# [Task instructions]
Lines holding the word "properly" are the ones to copy from the data below.

Stored items from a collection:
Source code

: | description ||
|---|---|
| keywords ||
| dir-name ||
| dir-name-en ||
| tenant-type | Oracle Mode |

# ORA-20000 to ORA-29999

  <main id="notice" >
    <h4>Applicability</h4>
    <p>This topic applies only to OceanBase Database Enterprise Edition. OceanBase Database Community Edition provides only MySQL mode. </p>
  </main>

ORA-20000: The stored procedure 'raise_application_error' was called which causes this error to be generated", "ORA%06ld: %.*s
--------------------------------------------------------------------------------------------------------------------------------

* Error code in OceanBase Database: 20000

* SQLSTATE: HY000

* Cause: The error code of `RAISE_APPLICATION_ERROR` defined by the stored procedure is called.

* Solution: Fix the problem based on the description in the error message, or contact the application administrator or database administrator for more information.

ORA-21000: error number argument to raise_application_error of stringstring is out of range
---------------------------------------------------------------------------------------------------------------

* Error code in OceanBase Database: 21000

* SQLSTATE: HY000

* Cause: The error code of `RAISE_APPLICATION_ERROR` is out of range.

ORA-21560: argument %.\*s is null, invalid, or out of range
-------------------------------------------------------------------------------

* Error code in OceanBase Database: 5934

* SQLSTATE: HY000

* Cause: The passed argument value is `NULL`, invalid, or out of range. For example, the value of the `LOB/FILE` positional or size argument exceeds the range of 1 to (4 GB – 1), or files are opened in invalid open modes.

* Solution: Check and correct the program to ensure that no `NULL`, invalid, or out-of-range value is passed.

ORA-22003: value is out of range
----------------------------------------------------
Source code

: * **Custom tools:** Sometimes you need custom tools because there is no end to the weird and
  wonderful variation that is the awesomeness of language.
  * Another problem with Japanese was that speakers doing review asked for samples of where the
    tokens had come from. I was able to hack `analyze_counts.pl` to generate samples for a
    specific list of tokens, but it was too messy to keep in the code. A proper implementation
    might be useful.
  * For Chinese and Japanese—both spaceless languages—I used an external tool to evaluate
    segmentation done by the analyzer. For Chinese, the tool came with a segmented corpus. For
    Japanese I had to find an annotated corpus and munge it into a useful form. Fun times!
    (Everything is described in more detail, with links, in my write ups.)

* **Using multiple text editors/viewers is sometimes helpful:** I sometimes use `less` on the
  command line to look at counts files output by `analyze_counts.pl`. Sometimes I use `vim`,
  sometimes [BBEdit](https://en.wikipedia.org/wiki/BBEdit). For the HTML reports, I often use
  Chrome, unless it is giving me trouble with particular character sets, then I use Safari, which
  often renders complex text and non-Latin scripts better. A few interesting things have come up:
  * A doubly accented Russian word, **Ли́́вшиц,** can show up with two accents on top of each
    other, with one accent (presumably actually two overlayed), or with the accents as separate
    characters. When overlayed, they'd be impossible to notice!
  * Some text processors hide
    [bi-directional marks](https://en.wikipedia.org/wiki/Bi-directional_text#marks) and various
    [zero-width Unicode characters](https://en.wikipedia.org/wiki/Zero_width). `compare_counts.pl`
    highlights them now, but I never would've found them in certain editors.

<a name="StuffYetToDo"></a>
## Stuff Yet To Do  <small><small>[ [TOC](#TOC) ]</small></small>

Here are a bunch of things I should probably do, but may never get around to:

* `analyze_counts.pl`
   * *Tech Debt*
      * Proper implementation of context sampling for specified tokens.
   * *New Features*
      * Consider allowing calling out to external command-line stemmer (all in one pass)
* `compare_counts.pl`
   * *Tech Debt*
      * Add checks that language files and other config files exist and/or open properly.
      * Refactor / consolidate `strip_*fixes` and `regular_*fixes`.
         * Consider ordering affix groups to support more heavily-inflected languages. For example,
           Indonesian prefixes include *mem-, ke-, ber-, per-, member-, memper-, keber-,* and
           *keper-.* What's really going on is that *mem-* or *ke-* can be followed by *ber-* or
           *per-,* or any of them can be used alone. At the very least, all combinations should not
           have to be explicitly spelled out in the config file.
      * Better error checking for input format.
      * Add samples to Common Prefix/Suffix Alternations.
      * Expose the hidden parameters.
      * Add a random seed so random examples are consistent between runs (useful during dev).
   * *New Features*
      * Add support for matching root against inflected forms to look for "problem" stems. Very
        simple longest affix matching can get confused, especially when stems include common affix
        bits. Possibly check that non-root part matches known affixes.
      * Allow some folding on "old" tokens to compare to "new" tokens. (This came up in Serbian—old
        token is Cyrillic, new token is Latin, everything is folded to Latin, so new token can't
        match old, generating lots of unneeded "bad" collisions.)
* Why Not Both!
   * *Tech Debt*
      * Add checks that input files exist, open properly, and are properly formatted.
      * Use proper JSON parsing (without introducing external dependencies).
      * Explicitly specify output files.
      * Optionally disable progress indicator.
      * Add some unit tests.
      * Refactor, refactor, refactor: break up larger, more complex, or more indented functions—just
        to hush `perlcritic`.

# [Solution to this exercise]
      * Add checks that language files and other config files exist and/or open properly.
      * Add checks that input files exist, open properly, and are properly formatted.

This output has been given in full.